Where In The World Books is a mobile bookseller in the Washington DC area specializing in children’s books with an international or global theme. Our bookstand can be found at the Fenton Street Market in Silver Spring, at the Bethesda Farm Women’s Cooperative Market, and at school-based events and fundraisers. We are also on Facebook (WhereInTheWorldBooks).
Meanwhile, our website curates a wide range of books to make it easy for parents, schools, and libraries to find new and classic titles that will help expand our children’s horizons. Click on each book’s cover image to purchase. (Where In The World Books is a participant in the Amazon Services LLC Associates Program, an affiliate advertising program designed to provide a means for sites to earn advertising fees by advertising and linking to amazon.com.)

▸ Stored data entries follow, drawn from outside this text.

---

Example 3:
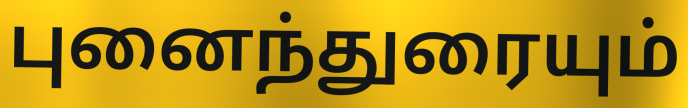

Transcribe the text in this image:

புனைந்துரையும்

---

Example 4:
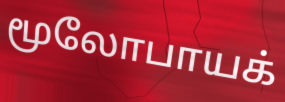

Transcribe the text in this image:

மூலோபாயக்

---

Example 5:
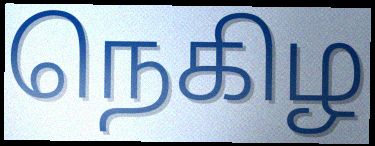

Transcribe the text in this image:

நெகிழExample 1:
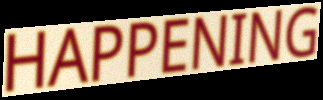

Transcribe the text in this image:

HAPPENING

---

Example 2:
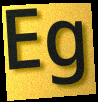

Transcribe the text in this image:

Eg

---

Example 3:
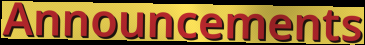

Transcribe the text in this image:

Announcements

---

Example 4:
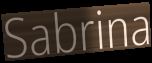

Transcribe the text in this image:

Sabrina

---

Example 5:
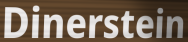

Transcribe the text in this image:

DinersteinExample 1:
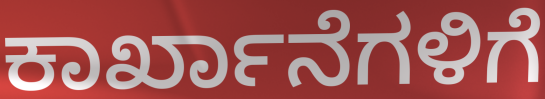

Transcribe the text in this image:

ಕಾರ್ಖಾನೆಗಳಿಗೆ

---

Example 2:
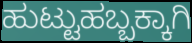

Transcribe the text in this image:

ಹುಟ್ಟುಹಬ್ಬಕ್ಕಾಗಿ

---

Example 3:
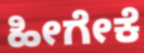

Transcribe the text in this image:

ಹೀಗೇಕೆ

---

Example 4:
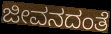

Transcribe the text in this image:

ಜೀವನದಂತೆ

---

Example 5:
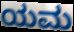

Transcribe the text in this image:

ಯಮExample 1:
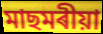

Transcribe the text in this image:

মাছমৰীয়া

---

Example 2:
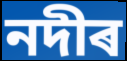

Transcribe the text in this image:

নদীৰ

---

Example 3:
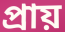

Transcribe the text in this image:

প্ৰায়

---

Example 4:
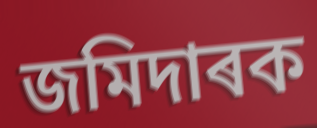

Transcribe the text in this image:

জমিদাৰক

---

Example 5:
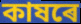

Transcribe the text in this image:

কাষৰে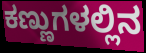
ಕಣ್ಣುಗಳಲ್ಲಿನ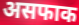
असफाकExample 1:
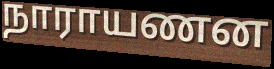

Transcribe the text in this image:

நாராயணன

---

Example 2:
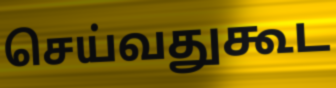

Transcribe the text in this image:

செய்வதுகூட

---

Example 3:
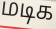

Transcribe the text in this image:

மடிக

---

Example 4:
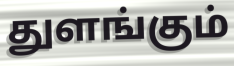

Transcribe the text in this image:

துளங்கும்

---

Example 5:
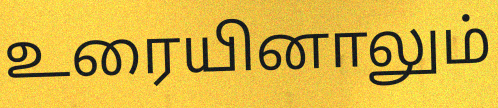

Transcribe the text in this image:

உரையினாலும்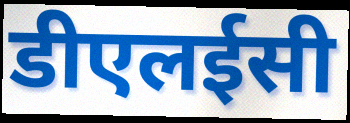
डीएलईसी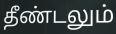
தீண்டலும்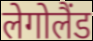
लेगोलैंड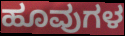
ಹೂವುಗಳ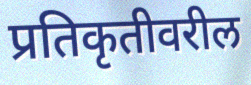
प्रतिकृतीवरीलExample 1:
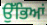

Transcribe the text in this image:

ਉੱਭਿਆਂ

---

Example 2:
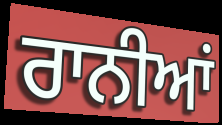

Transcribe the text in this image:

One thing I know about kids, especially little ones, is that they love to learn facts. Yet so often today our educational strategies emphasize abstract thinking. That’s important of course, but it may not be the best or most solid foundation.
It’s discouraging, for example, to see elementary or middle school students struggling to analyze the factors in, say, the horrendous Darfur conflict in Sudan – knowing that they have practically no idea of where Sudan is in the world, its people, culture, and geography, its history, or what Sudanese people have contributed to global civilization. I worry that this crisis-scenario approach to global education encourages our children to “close the shutters” on the rest of the world, because they conclude that it is just a depressing burden to think about, rather than an exciting vista.

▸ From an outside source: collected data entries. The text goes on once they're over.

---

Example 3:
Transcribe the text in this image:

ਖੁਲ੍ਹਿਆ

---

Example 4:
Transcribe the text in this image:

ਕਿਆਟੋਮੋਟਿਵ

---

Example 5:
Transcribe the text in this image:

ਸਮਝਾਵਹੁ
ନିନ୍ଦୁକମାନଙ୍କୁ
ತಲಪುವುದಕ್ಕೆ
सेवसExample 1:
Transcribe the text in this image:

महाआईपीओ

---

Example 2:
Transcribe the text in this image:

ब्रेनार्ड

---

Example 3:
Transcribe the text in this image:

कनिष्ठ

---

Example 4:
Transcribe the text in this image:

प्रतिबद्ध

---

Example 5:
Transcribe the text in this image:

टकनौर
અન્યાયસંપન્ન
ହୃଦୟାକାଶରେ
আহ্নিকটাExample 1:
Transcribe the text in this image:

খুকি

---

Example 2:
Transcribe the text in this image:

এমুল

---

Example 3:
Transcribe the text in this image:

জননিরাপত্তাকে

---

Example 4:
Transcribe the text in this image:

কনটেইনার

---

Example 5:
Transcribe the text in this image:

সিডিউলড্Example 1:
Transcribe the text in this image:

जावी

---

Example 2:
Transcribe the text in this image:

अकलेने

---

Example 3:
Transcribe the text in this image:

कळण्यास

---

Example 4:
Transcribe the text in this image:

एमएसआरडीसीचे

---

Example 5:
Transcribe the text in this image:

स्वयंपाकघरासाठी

Better, it seems to me, is if we help our young children grow up knowing that cool people are doing cool things all over the world, and if we get them interested in finding out more. That’s the best foundation on which to build, later on, an understanding of how problems and conflicts develop, and perhaps how to solve them.
Plus, this foundation equips our kids to be good citizens in our democracy, where civic involvement on specific issues is the key to responsible government. Many Americans are knowledgeable about health, the environment, education, and other domestic issues, and they organize in many ways to nudge our state and federal governments in the right direction. But when it comes to foreign affairs we don’t have the same collective civic expertise, and our presidents are left to go it alone – sometimes with disastrous consequences. I’d like to see a new generation of kids who grow up to know as much about Guatemala as they do about gluten or GMOs, as much about Finland as about fracking, as much about Sri Lanka as about standardized testing.

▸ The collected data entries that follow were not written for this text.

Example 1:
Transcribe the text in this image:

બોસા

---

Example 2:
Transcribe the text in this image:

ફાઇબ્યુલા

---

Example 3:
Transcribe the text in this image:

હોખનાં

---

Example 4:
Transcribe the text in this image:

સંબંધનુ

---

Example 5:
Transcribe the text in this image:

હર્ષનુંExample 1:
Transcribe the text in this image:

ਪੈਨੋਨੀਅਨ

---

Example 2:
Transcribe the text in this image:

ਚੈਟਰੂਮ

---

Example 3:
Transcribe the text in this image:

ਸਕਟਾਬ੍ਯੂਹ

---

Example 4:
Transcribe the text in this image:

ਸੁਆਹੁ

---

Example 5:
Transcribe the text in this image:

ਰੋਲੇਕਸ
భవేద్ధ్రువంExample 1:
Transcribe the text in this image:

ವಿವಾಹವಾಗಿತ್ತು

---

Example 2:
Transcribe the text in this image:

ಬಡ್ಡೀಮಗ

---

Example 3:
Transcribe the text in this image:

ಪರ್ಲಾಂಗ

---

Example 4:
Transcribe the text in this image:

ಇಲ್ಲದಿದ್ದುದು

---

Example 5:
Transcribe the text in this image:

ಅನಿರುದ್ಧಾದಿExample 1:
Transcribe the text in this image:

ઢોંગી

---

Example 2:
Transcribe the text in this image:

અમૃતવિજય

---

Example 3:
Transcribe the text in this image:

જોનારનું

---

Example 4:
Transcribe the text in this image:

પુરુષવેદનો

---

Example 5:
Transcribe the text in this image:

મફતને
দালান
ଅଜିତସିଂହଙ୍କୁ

So that’s the goal of this small business, and it is a goal shared by most of the brilliant and talented authors and illustrators of the terrific books you will find here.
Those of us who share this way of thinking also need spaces to debate ideas and communicate new information, and “Where In The World” aims to be such a space. Our regular blog articles will highlight events and issues in the world of globally themed children’s books — and we welcome your suggestions for events to cover, and your own guest blog articles.
Once again, welcome to our website – we hope you enjoy spending time here!